Our results also indicate that the RAPD technique represents a rapid and simple means of typing of A. baumanni. However, PFGE, the gold standard of epidemiological methods, was indispensable for more discrimination and detection of epidemic strains.

These results don’t correlate with the antibiotyping. Infact, many genomic clusters comprising more than one isolate contained strains with more than one antibiogram. This may be explained by horizontal transfer of gene resistance between strains due to the endemic situation. In addition, the genomic groups were heterogeneous comprising some unrelated strains. Some epidemics strains persisted during the two years period which was in accordance with our antibiotic resistance behaviour and his rapid dissemination between patients.

This study had demonstrated many factors that may contribute to enhance the colonization and infections due to A. baumannii in our hospital.

Whether conditions and higher relative humidity during summer season may be considered as important factor that contribute to the prolonged survival of this bacteria and correlate with the peaks periods of its isolation. This finding was supported by further studies (4, 10). During 4 years retrospective survey in Hong Kong, seasonal variation in the isolation of Acinetobacter ssp. corresponded to a peak period from July through October (the hot, humid summer season) during which increased numbers of Acinetobacter ssp. were isolated. In addition, it was known that A. baumannii is a bacteria that have prolonged life time survival to dry surfaces (10). Jennane et al (11) had demonstrated that the best disinfection in our hospital was obtained after 5minutes of bacterial contact with aldehyde, phenol and amphotere. In addition, different nonbiotic dry environmental sources have been implicated as routes of transmission, including reusable medical equipment and various components of hospital beds. A great variety of strains seem to have achieved high levels of resistance to a wide range of antimicrobial combinations possibly as a result of less restricted use of antibiotic. This finding was demonstrated by Tunisian studies (21). Brahmi et al (3) had tested the efficacy of local antibiotic policy in a Tunisian IUC which result in the decrease of carbapenems resistant Enterobacteriacea, antibiotherapy cost and length of stay. The sensibility to antibiotics was studied in our hospital (11) and it was demonstrated that a combination of Amikacin-Imipenem was effective against all strains (13). However, recent papers demonstrated that A. baumannii had also developed a resistance to colistin who was considered as the last universally active drug (7, 14). This finding conduce to the possibility of use Cecropin A- Melittin peptides as alternative chemotherapy. This resistance to colistin was not yet observed in Tunisia.

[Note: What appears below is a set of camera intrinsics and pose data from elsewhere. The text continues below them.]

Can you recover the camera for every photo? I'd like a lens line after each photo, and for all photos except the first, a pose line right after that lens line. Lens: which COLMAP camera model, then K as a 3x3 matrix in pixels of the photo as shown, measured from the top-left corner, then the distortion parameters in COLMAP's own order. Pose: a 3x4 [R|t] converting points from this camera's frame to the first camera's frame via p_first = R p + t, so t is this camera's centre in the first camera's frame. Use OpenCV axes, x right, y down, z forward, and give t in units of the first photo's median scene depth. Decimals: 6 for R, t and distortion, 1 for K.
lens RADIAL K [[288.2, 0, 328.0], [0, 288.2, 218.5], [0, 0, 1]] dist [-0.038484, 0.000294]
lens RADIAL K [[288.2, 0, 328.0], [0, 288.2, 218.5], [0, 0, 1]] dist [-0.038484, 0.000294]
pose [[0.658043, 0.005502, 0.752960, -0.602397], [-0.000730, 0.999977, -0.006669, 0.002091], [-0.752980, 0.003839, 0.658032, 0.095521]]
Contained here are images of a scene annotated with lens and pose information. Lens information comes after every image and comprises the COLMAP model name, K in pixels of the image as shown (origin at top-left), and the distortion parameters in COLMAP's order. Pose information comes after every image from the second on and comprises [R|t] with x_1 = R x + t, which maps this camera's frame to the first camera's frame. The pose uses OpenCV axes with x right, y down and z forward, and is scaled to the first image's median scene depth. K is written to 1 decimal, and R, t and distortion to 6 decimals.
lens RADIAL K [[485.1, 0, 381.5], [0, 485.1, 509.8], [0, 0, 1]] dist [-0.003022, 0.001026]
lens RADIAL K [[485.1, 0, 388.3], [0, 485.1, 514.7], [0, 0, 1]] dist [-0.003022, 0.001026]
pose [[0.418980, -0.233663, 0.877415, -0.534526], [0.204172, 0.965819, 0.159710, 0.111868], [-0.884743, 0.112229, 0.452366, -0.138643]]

The occurrence of this pathogen in our hospital environment demonstrated that ICU units and surgery wards were the most affected. This result confirmed the opportunistic behaviour of this bacteria described in the literature (3, 26 ) and others Tunisian hospitals (15).

In conclusion, when outbreaks of A. baumannii occur, it’s essential to develop a restricted hygiene procedures and a serious surveillance of critical units such as ICU on very ill patients.